- Born: Caetano Penna Franco Altafin Rodrigues da Cunha January 13, 1983 (age 43)
- Education: Harvard Law School
- Occupations: Entrepreneur; Attorney;
- Known for: Rowing across the Atlantic Ocean

= Caetano Altafin =

Brazilian ocean rower

Caetano Penna Franco Altafin Rodrigues da Cunha (born January 13, 1983) is an attorney and ocean rower. In 2015, he rowed across the North Atlantic Ocean to promote osteosarcoma research. He has a Master of Law from Harvard Law School.

==Early life and education==
Altafin was born in Rio de Janeiro, Brazil. He studied law at the Pontifical Catholic University of Rio de Janeiro (PUC-Rio) and participated in the Master of Laws (LL.M.) program at Harvard Law School in 2010.

While studying at Harvard, he was president of the Harvard Law School Brazilian Studies Association.

==Legal career==
After graduating from Harvard Law School and being admitted to the New York Bar, Altafin worked at Simpson Thacher & Bartlett.
He also worked at Hogan Lovells.

==Atlantic rowing==
In 2015, Altafin participated in an 8-person
transatlantic rowing voyage from Spain to Barbados, whose goal was to support osteosarcoma research at Brazil's National Institute of Traumatology and Orthopedics (INTO).

In 2016, he carried the Olympic torch during the Rio de Janeiro Olympic Games.
==Samba Soccer==
In 2002, Altafin served as a coach with Samba Soccer in Ireland, participating in a youth football development programme. Contemporary newspaper coverage documented his participation in coaching clinics, school visits and community football events across several Irish counties, including Roscommon, Tipperary, Offaly and Waterford, alongside Brazilian and Argentine coaches.

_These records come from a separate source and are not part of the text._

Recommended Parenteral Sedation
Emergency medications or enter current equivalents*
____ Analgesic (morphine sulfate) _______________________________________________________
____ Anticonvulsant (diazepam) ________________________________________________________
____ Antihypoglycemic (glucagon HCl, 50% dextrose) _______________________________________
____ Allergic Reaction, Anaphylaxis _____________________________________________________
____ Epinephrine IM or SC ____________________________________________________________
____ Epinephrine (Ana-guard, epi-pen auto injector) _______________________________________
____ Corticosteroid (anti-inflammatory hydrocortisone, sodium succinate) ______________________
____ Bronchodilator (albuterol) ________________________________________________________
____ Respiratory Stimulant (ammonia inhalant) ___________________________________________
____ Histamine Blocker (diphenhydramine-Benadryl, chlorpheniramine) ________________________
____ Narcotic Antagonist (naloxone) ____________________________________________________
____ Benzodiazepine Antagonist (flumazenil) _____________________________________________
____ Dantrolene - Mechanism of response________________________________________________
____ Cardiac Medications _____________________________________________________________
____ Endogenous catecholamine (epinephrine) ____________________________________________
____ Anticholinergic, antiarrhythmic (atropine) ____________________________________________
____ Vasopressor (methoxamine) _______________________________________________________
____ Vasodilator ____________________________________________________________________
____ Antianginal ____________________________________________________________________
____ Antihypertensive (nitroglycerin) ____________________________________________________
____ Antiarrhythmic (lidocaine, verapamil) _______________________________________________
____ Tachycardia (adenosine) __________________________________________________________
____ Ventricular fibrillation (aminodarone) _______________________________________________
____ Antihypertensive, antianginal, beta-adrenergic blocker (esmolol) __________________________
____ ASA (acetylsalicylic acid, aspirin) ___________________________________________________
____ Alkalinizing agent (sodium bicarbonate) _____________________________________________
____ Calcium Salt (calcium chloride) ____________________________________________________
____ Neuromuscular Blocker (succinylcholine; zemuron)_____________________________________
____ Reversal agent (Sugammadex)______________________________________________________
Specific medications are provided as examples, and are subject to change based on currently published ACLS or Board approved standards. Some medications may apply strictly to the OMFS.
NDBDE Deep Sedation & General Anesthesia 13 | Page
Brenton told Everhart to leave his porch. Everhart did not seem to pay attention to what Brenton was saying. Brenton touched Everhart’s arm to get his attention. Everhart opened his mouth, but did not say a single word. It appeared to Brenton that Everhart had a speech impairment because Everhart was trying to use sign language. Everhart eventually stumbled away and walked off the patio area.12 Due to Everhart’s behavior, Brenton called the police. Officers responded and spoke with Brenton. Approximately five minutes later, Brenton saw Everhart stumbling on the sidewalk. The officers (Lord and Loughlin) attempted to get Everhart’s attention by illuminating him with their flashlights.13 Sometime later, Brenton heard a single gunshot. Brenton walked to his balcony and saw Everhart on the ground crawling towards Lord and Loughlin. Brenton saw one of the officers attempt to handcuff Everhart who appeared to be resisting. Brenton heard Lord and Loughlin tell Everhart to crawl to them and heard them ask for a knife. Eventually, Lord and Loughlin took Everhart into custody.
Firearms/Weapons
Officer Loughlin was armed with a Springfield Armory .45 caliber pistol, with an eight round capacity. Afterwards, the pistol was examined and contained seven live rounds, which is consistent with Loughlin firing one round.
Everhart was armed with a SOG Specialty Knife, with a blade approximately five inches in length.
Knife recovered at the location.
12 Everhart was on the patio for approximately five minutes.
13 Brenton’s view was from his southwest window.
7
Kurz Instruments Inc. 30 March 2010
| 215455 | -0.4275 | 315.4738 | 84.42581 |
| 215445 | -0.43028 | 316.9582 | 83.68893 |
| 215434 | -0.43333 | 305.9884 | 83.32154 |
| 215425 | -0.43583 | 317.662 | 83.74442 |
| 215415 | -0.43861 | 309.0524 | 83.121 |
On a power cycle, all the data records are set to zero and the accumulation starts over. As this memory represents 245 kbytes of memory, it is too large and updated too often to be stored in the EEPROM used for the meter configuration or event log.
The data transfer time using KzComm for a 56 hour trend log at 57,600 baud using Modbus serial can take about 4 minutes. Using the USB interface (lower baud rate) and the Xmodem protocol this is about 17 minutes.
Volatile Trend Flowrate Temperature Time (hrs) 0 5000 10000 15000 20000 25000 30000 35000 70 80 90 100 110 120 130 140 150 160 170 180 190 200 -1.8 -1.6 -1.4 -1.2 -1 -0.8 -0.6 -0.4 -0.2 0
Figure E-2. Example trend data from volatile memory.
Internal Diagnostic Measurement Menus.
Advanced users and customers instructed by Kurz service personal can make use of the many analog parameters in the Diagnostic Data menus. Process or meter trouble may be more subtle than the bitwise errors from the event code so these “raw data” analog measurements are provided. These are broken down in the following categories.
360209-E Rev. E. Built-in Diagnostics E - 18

During the same period, Altafin was received by President Mary McAleese at Áras an Uachtaráin as part of a delegation associated with the Samba Soccer programme.
==Research==
Altafin has published academic work in the fields of corporate law and financial regulation, including articles in the Revista Semestral de Direito Empresarial.
As an undergraduate researcher at the Pontifical Catholic University of Rio de Janeiro (PUC-Rio), Altafin authored the study A Arte de Ter Razão: Dialética e Erística em Aristóteles e Schopenhauer, developed through the university's PIBIC undergraduate research programme.
==Philanthropy==

===Crescendo Feliz / Library Tree (2002–2013)===

In 2002, Altafin founded the Sociedade de Apoio à Inclusão Social Crescendo Feliz, also known as Library Tree, a non-profit organization dedicated to educational and social inclusion initiatives. He served as its chairperson and as a volunteer until December 2013. According to an interview published by Looplex, the organization established community libraries and developed sports activities for children with disabilities and from underserved communities.

===TartarUrca===

Altafin founded the TartarUrca Institute, a non-profit organization focused on environmental education and marine conservation in Guanabara Bay, Rio de Janeiro. The institute's activities include initiatives aimed at protecting marine species and promoting environmental awareness.
==Film==
Altafin appeared in the documentary film Romance de Formação (2011), which followed students from universities in Brazil, the United States and Germany.